As for stuff neither here nor there, I'm interested in the ranking of Marlette in such a high spot. It's not indefensible because BA regards him as the best power bat we signed from the draft (i.e., Cron excluded), and that he homered in Petco Park and can hit to all fields is well known. On the other hand, he's a catcher, and catching always raises defensive concerns, and in our very limited sample of 45 plate appearances last year in Pulaski, he struck out thirteen times and didn't walk once. Nevertheless, he's one of the guys that I'm really looking forward to seeing in the coming season, as to whether he lives up to his billing. I figure there's a chance he ends up in Everett. Another "neither here nor there" is the addition of Jabari Blash, which overall, I like. Blash has some unknowns right now like the reconciliation of his plate discipline with his power, but you aren't likely to find better tools around in the system, so he's not a bad player to dream on. The final one is that Romero is ranked pretty highly with Sickels making some analogies to Catricala. I like Romero and think he was easily one of the best hitters on last year's Lumberkings squad, but I kind of want to see him do it at a higher level and am still uncertain of his defensive future, although it certainly looks more positive than it used to, I think.

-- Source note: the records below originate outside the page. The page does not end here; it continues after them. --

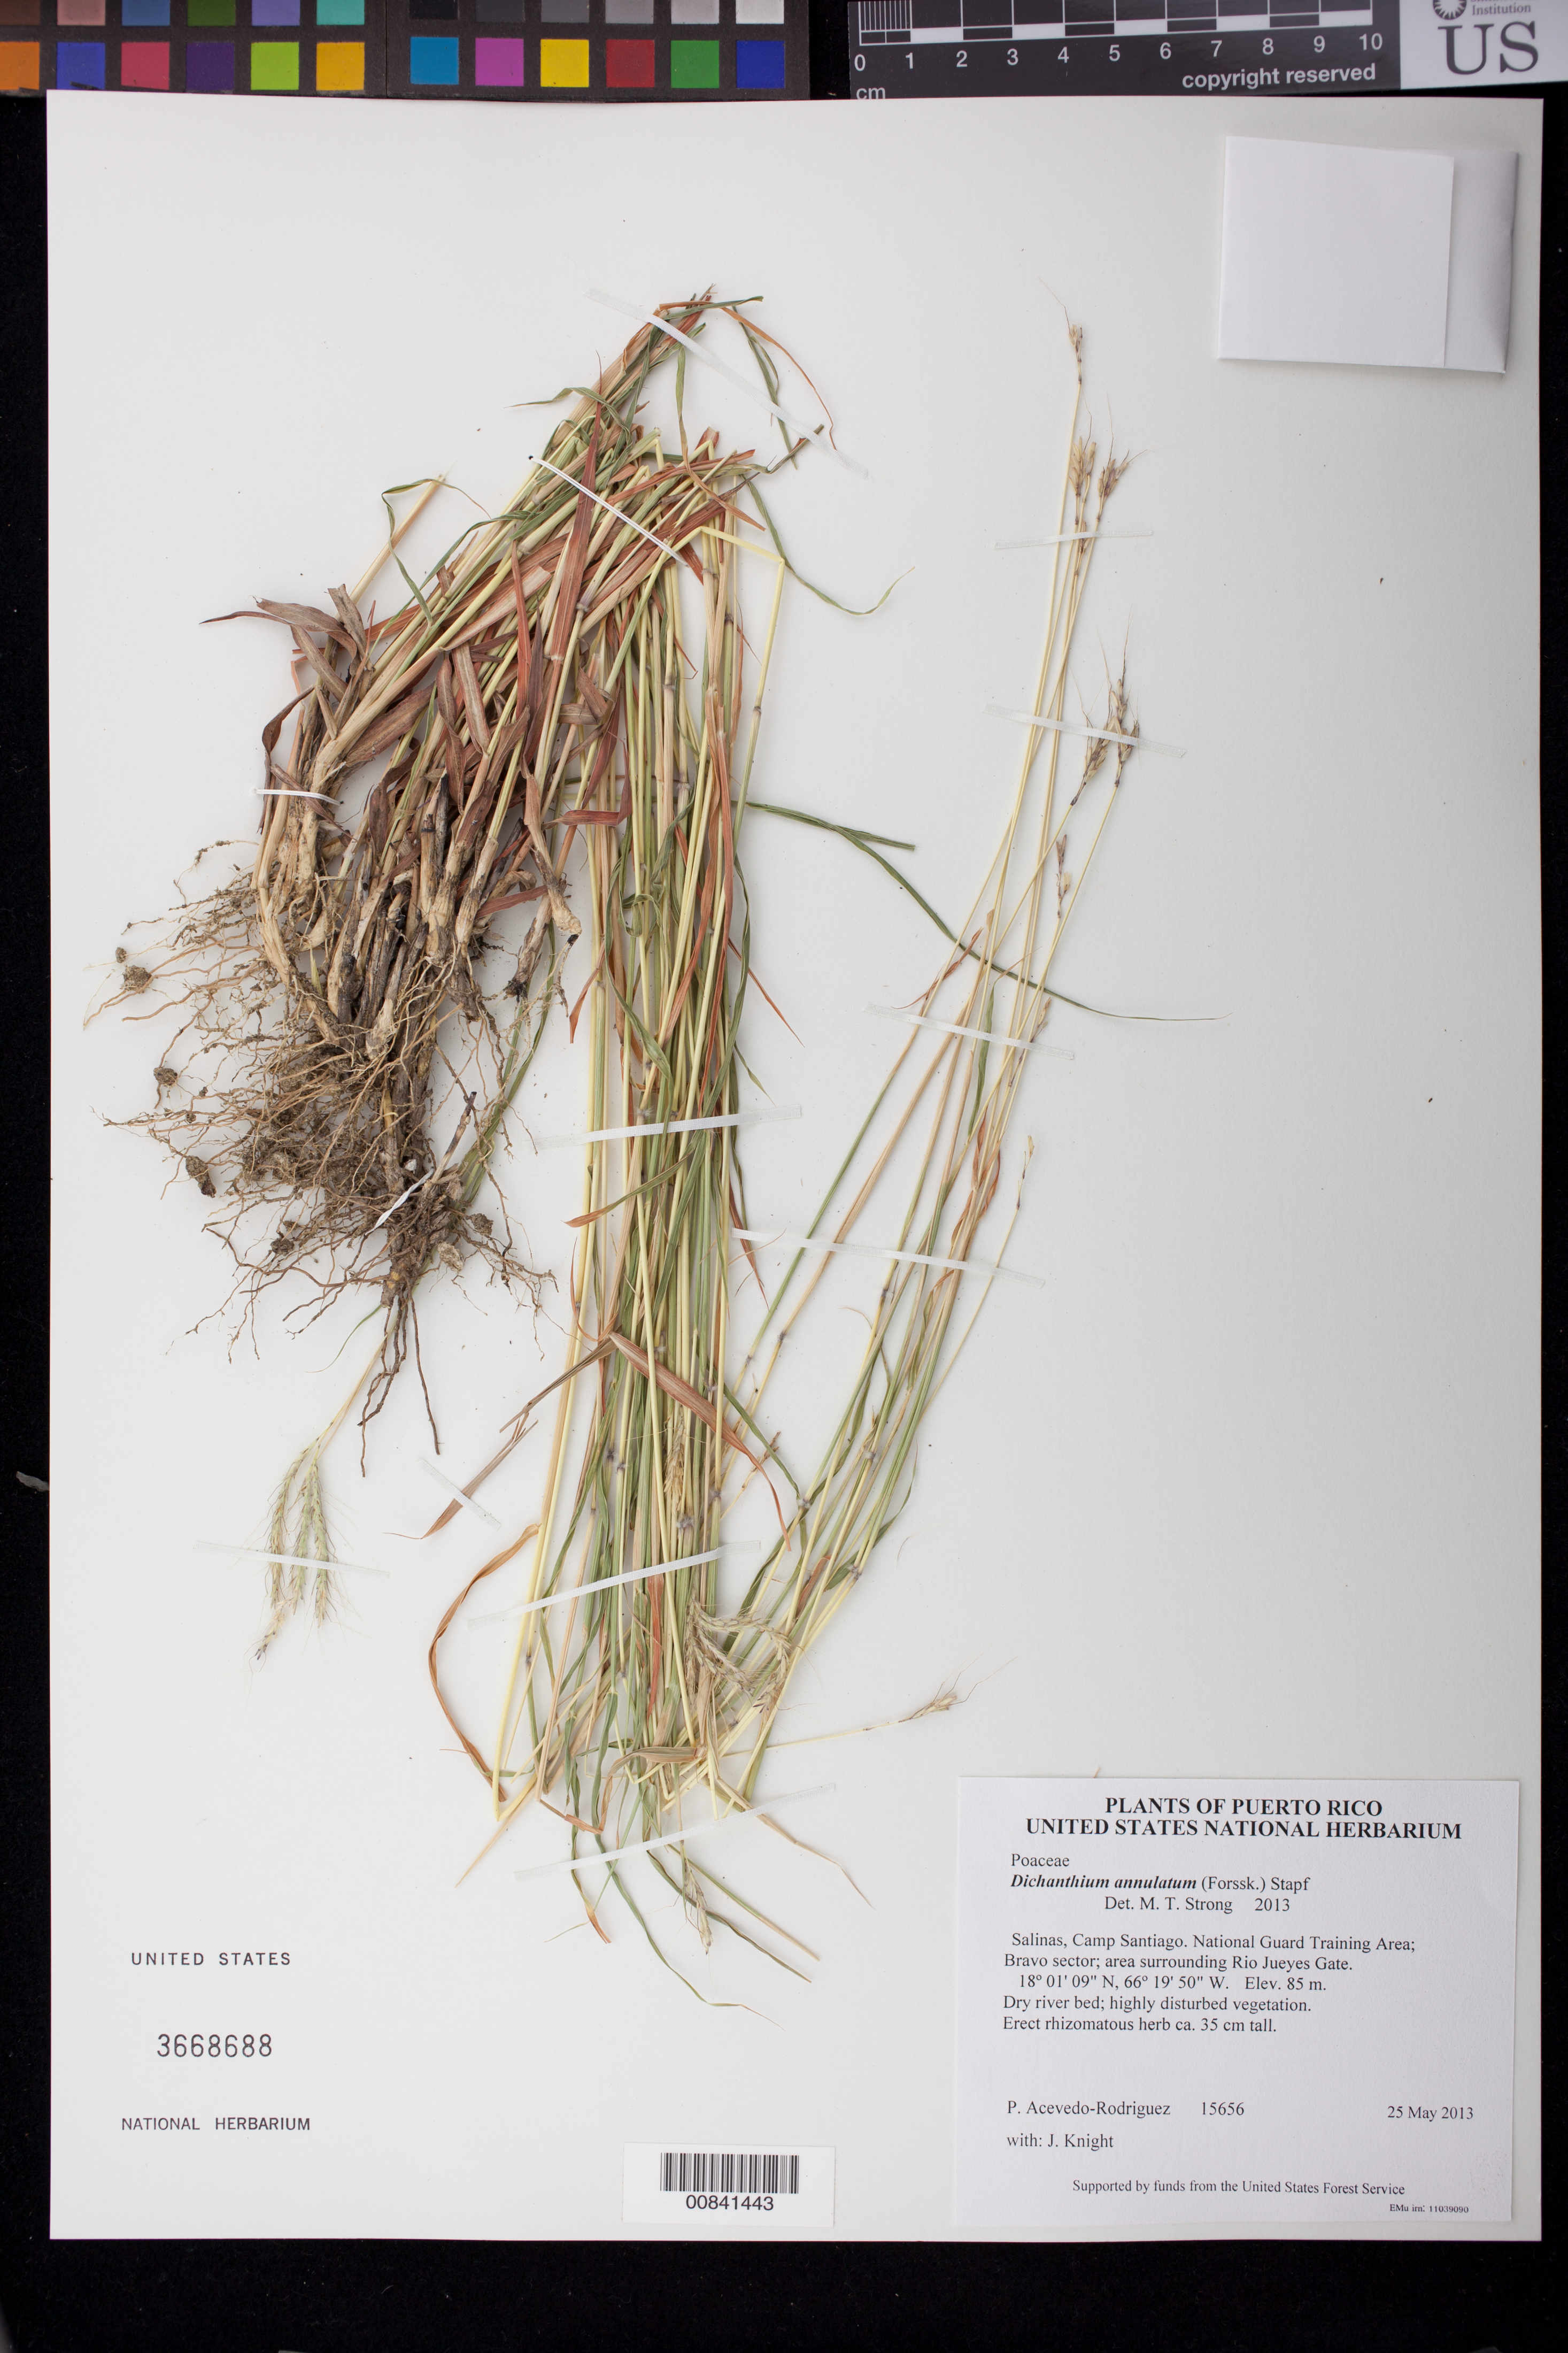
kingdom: Plantae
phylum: Tracheophyta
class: Liliopsida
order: Poales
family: Poaceae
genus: Dichanthium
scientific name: Dichanthium annulatum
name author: (Forssk.) Stapf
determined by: Strong, M. T., (US), Smithsonian Institution - National Museum of Natural History (UNITED STATES)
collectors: P. Acevedo-Rodr. & J. Knight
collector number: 15656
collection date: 2013-05-25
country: Puerto Rico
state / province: Salinas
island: Puerto Rico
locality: Camp Santiago. National Guard Training Area; Bravo sector; area surrounding Rio Jueyes Gate.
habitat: Dry river bed; highly disturbed vegetation.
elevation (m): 85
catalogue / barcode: US 3668688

My disagreements are few, and somewhat expected. I think that Capps, who has been starting so far in spite of his mechanics, deserves some benefit of doubt at this stage, and even if you do see him as a reliever, the stuff is good enough to justify moving him up. I also disagree with the assessment on Erasmo because I believe that his arsenal, reported velocity uptick accounted for, is better than Sickels gives him credit for. I could see him as a #3 starter (maybe not on this team, fingers crossed), not just a back-end innings eater. The other issues really just make a mess of the whole process because Sickels included a bunch of also-rans, and among those with a case for being underrated, you have Burgoon, Hicks, Littlewood (I'll sigh here, but I'm willing to admit it), Marder, Maurer, Morales, Raben… heck, let's just say all of them with maybe an exception or two. I think that any of those guys has a chance to break out. Chiang, if his Eastern League numbers held up, was legitimately interesting. Forrest Snow would have a lot more press in a system with fewer quality arms. Triunfel is still young. Littlewood is still young. Marder and Hicks could have dropped just because so many catchers were selected at once. You can see where it gets to be a bit of a mess if you really start discussing whether each pick belongs and why. I'm not envious of those that have to write these lists. There's a good amount of talent in here and enough names to go around where someone in that list of honorable mentions is going to be talked up as a prospect on the rise in the next year or so.